*** Opening of Records shown ***

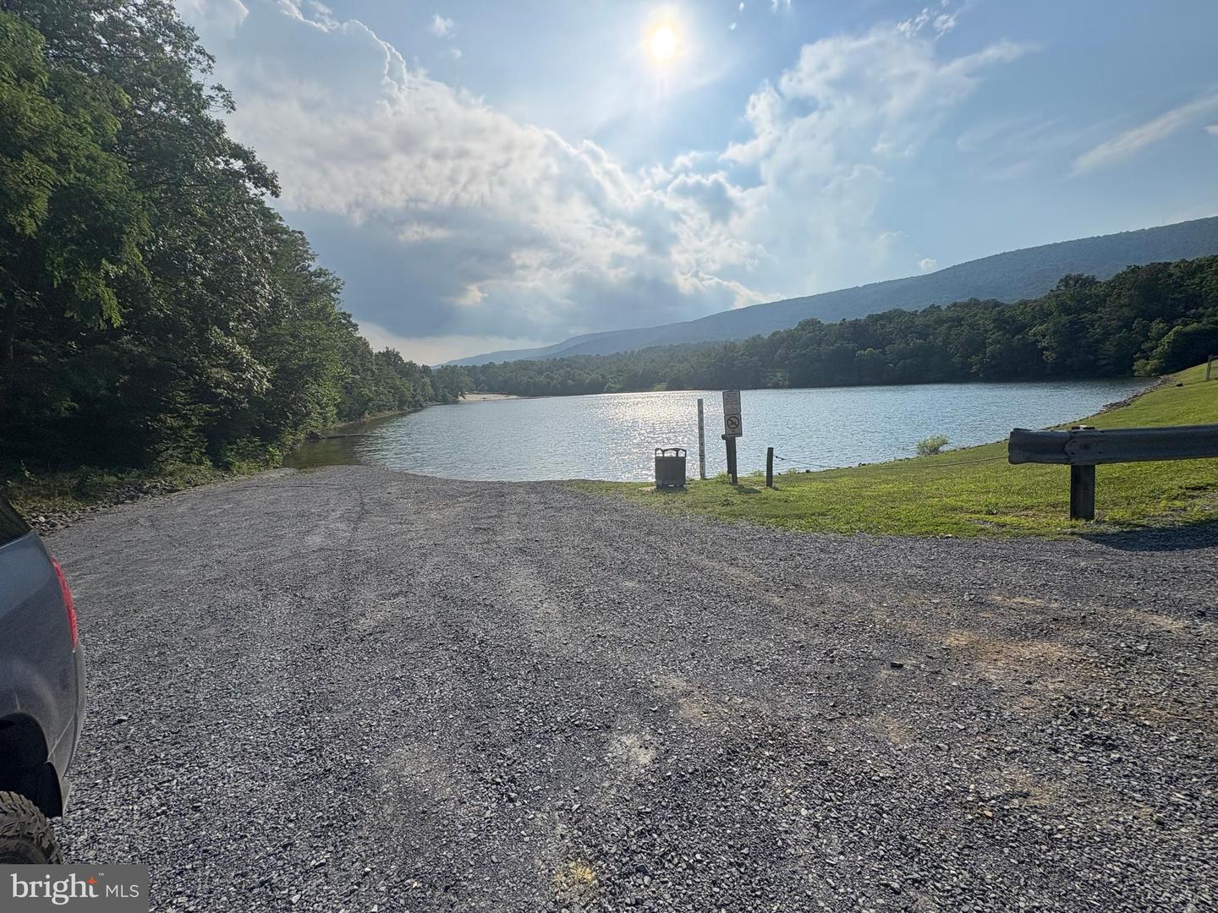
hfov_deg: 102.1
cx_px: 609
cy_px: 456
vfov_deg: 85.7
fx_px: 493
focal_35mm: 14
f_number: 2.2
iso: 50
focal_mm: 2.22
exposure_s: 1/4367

*** Close of Records shown ***

» Requirement
Give the entries again, exactly and in full, with no image included.

» Answer for this exercise
hfov_deg: 102.1
cx_px: 609
cy_px: 456
vfov_deg: 85.7
fx_px: 493
focal_35mm: 14
f_number: 2.2
iso: 50
focal_mm: 2.22
exposure_s: 1/4367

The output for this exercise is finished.